Already, the National Science Foundation (NSF) is administering a multimillion-dollar gender-equity program called ADVANCE, which ... aims to transform the culture of American science to make it gender-fair. Through ADVANCE, the NSF is attempting to make academic sci­ence departments more cooperative, democratic, and interdisciplinary as well as less obsessive and stressful.
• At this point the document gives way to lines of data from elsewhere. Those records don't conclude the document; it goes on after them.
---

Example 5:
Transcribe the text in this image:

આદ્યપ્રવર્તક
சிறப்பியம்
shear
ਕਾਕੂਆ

And the "Gender Bias Elimination Act," introduced by one of the sub­committee members, Representative Eddie Bernice Johnson, Democrat of Texas ... would mandate not only stringent Title IX reviews but also bias-awareness workshops for aca­demics seeking government funding. [emphasis added]

Title IX requires the elimination of men's athletic teams whenever a college can't find enough women athletes; making research departments subject to Title IX reviews will result in less research whenever there are more men than women interested in a particular area of research.

Unfortunately, scientific research isn't like sports.  In sports, men and women don't compete against against each other because their abilities are so different.  The new advocates of "gender-fair" research funding ignore all the recent research which shows that men's and women's brains function in significantly different ways.  Given that their minds work so differently, why should it be any surprise that men and women, taken as groups, have different levels of skill and different levels of interest in the many different areas of scientific endeavor?

It's the Human Condition

Confucius pointed out that government bureaucrats always seek to expand their mission so that they can have bigger budgets and more prestige.  This is normal human behavior; everybody I know would like more money for less work.

The problem with government behaving this way is that there's no mechanism to limit the process.  When a business loses sight of its mission, customers go away and the business goes bankrupt.  When a bureaucracy loses sight of its mission, they ask for more money.  We've commented on the fact that the worse job the CIA does, the bigger their budget.

The NSF was chartered to fund basic scientific research, it was not chartered to extend affirmative action to the sciences.  The bureaucracy is overjoyed to expand their mission to include making research departments "gender-fair."  Bureaucrats who are unable to make scientific judgments because they aren't intelligent enough to distinguish intelligent researchers from wannabees will find jobs evaluating how many researchers are female, how many are disabled, how many are disadvantaged, and so on.

Unfortunately, cutting-edge scientific research is not a cooperative endeavor.  Although the follow-up investigation for new facts to confirm or refute a new idea often requires a scientific team, the original insight that leads to new ideas comes from one mind at a time.

Not only that, true research is highly competitive.  Researchers compete for funding, for assistants to look for facts which support or deny their ideas, and in every other way.

Highly competitive, stressful, meritocratic American research institutions have given us technologies which made our nation the wealthiest in the history of the earth.  By making "research" less competitive and less stressful and insisting that research teams have equal numbers of women regardless of whether women are interested in the particular field, the new egalitarians will destroy the technological goose which has laid so many golden eggs.

That's OK with the bureaucrats because their budget will go up and it will be OK with "scientists" who would not be funded under a more objective, competitive system.  Just as Michelle Obama would always be black and would never be just a student like any other, the real researchers will know each other and will ignore the quota queens, but there'll be a lot less research and a lot fewer new businesses ideas as a result.  Basing scientific funding on gender equality rather than on objective scientific merit is even dumber than forcing our colleges to open overseas branches because we won't let their potential students come to the US, but when has mere stupidity ever stopped a government initiative?

Thus the NSF bureaucracy and the advocates of equality of outcome regardless of merit accelerate our slide into the abyss of the Confucian cycle.